When I was a little boy, my mom would bake a birthday cake for Jesus. At Christmas, we would sing happy birthday to Jesus, and have cake and ice cream to celebrate his birth. It was a fun tradition and memory, but as I got older and became a Christian, I learned that we actually do not know when Jesus was born.
The Bible does not clearly tell us when Jesus was born. In Luke 2, the birth story of Jesus simply says that, at the time of Jesus’ birth, the flocks were in the fields. This likely means that Jesus was not born in December. Why? Because that time of year experiences a lot of rain and cold, which would cause a shepherd to keep their flock safe, warm, and not roaming in the open fields. Those who defend the Christmas date as the potential time of Jesus’ birth respond by saying that there are often weeks during the winter when the weather warms up and would allow sheep to roam freely in the fields.
Arguments against Jesus being born in December are many.
One, during the winter months, many roads are impassable, which would mean that the government would be unlikely to require citizens to travel to their city of family origin to register for a census at that time due to potential danger.

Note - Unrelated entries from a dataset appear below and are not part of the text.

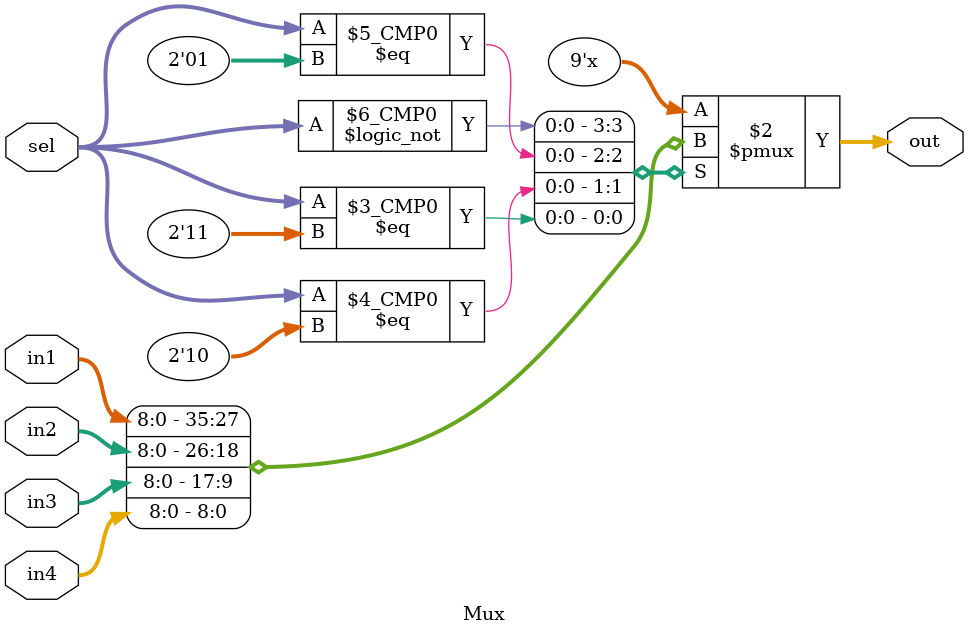
<source format=sv>


module Mux #(parameter  WIDTH = 8) (
    in1,
    in2,
    in3,
    in4,
    sel,
    out
);

input  logic     [WIDTH:0]        in1;
input  logic     [WIDTH:0]        in2;
input  logic     [WIDTH:0]        in3;
input  logic     [WIDTH:0]        in4;
input  logic     [1:0]            sel;
output logic     [WIDTH:0]        out;

always_comb begin 
    case (sel)
        2'b00: begin //Seleccion de entrada 1
            out = in1;
        end 

        2'b01: begin //Seleccion de entrada 2
            out = in2;
        end 

        2'b10: begin //Seleccion de entrada 3
            out = in3;
        end 

        2'b11: begin //Seleccion de entrada 4
            out = in4;
        end 

        default: begin //Caso default
            out = 1'b0;
        end 
    endcase
end
    
endmodule


</source>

Two, the December 25th date for celebrating Jesus’ birthday is connected to the pagan Roman holiday of Saturnalia. History Magazine says, “Saturnalia, held in mid-December, is an ancient Roman pagan festival honoring the agricultural god Saturn. Because of when the holiday occurred—near the winter solstice—Saturnalia celebrations are the source of many of the traditions we now associate with Christmas, such as wreaths, candles, feasting and gift-giving…Saturnalia, the most popular holiday on the ancient Roman calendar, derived from older farming-related rituals of midwinter and the winter solstice, especially the practice of offering gifts or sacrifices to the gods during the winter sowing season. The pagan celebration of Saturn, the Roman god of agriculture and time, began as a single day, but by the late Republic (133-31 B.C.) it had expanded to a weeklong festival beginning December 17. (On the Julian calendar, which the Romans used at the time, the winter solstice fell on December 25.). During Saturnalia, work and business came to a halt. Schools and courts of law closed, and the normal social patterns were suspended. People decorated their homes with wreaths and other greenery…Instead of working, Romans spent Saturnalia gambling, singing, playing music, feasting, socializing and giving each other gifts…Saturnalia was by far the jolliest Roman holiday; the Roman poet Catullus famously described it as ‘the best of times.’” (1)
During the reign of the Roman emperor Constantine (A.D. 306-337), Christianity became legalized and supported. It seems that, during this time, Christians began celebrating Jesus’ birth during their days off to redeem the unholy day into a holiday. In the next daily devotion, we will explore if this is a good or bad idea. However, without a clear date for Jesus’ birth, it seems the early church simply took the opportunity that the pagan feast of Saturnalia provided. The feast celebrated the return of the sun after weeks of ever-increasing darkness, which parallels the biblical metaphor of Jesus illuminating our dark world. Furthermore, Saturnalia included the sharing of gifts, which corresponds to the gifts given to Jesus by the Magi and the gift of salvation Jesus gives.